I'd make an argument that a person's culture is a combination of location, class, race, ethnicity, and possibly other things. I'm not necessarily part of the same culture as my neighbor OR some random white American, much less some random white European, or African.
The Minearverse 5: Closer to the Earth, Further from the Ax
[NAFDA] "There will be an occasional happy, so that it might be crushed under the boot of the writer." From Zorro to Angel (including Wonderfalls, The Inside and Drive), this is where Buffistas come to anoint themselves in the bloodbath.
Right - it is all statistics. But you can't tailor a messge person by person. You have to direct it to groups. And if you are talking about American, Black people do (on average ) live in a different culture than white people for various reasons
Also you are right that many of the socially constructions called race or ethnicity are associated with genetic subgroups. So if you are studying sickle-cell anemia, or tay-sachs disease, you need to pay attention to race in the first and ethnicity in the second.

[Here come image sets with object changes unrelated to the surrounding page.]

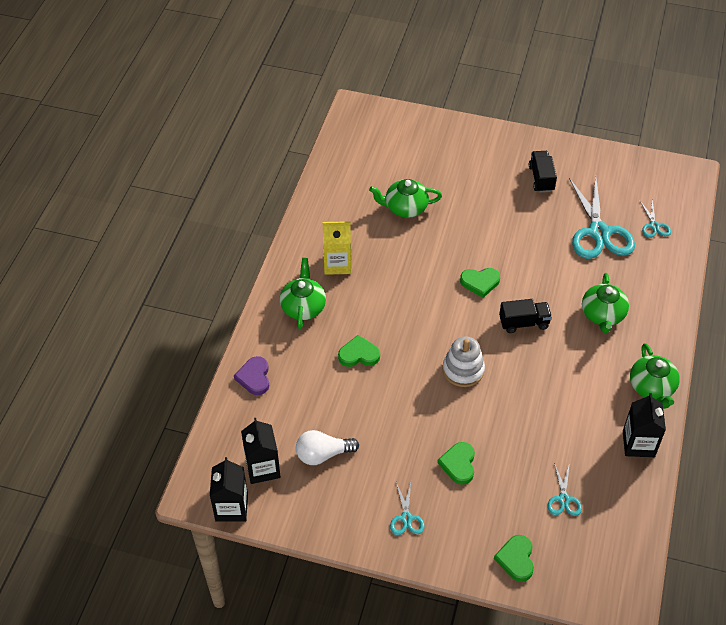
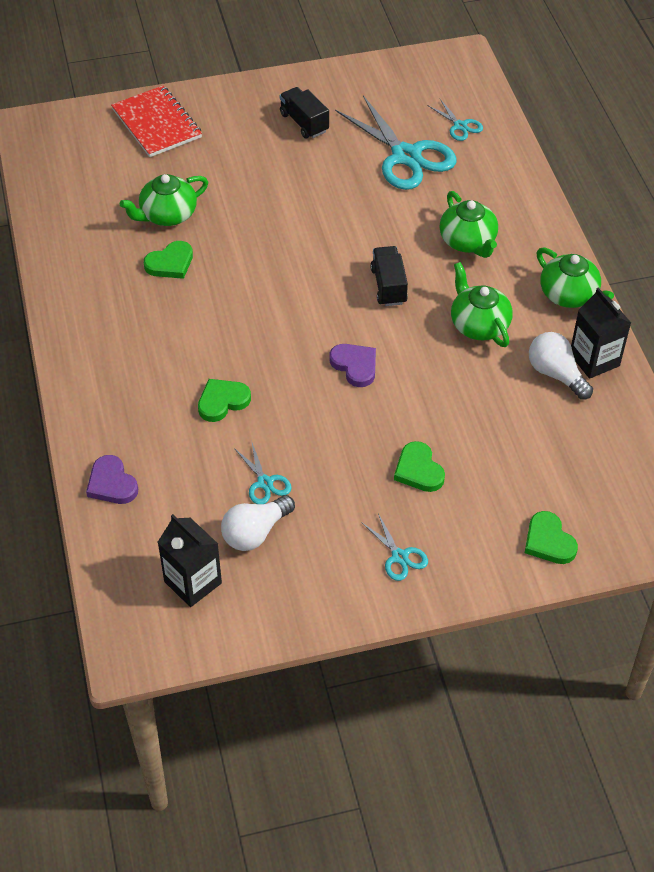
camera: 30 degrees left, 0 degrees up
black carton [210,457,248,522] -> none
green teapot [280,258,326,329] -> green teapot moved to [451,262,513,347]
yellow carton [323,221,351,275] -> none
white stacking toy [443,336,485,387] -> purple heart [329,344,376,387]
green heart [460,268,500,298] -> green heart moved to [144,241,193,279]
black truck [499,299,552,333] -> black truck turned 60 degrees counterclockwise [370,246,408,306]
turquoise scissors [548,463,582,516] -> turquoise scissors moved to [234,440,292,504]
none -> red notebook [111,85,202,157]
none -> white light bulb [529,332,593,400]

I'd make an argument that a person's culture is a combination of location, class, race, ethnicity, and possibly other things.
I go with a definition of ethnicity that's bigger than yours: it embraces what you call culture.
a social group or category of the population that, in a larger society, is set apart and bound together by common ties of race, language, nationality, or culture
Encyclopedia Britannica's definition is pretty much what I've been going by.
I think Gus was taking the position that because races have no biological reality that hey can be ignored in medicine.
Uh. But races do have a biological reality. Which is why, as Strega pointed out, they aren't ignored in medicine. (You used a simple "because" without any qualifiers, so I wasn't sure whether you were agreeing with his belief or not.)
a social group or category of the population that, in a larger society, is set apart and bound together by common ties of race, language, nationality, or culture
I think what I'm trying to get at is that the culture of people of German descent in Wisconsin is probably pretty different from the culture of people of German descent in France or Zambia. All of those people are the same race and ethnicity but different cultures. I'd say. Today.
All of those people are the same race and ethnicity but different cultures. I'd say. Today
Well, if the Germans in Wisconsin can be called out as an ethnicity separate from the rest of Wisconsin, ans similarly with France and Zambia, there may be medically or socially significant similarities between the three groups.
My sister studied people of Jamaican descent in Costa Rica for one or two of her degrees. They sound more Jamaican than I do. They speak the patois, cook the food, etc. So if you're studying heart disease, for instance, you may lump them with Jamaican Jamaicans, because they have the same dietary patterns.
However, with the definition given above, they can be defined as different ethnicities if their cultures are different. That's why I said my definition was bigger than yours.
That's really interesting about the Jamaican-Costa Ricans.
There are similar instances in Panama (J August Richards is ex-Jamaican that way)--a lot of Caribbean folk went over to help build the canal. I understand we may have relatives in Panama. Both my grandfathers went over to build, but they came back.
someone had told everyone to wear condoms,
I tried, but it wouldn't fit over my elbow.
This conversation is amusing to me because I spent a good half of my undergrad discussing how 'culture' should be defined.
The general consensus is that you shouldn't bother and just fudge the edges.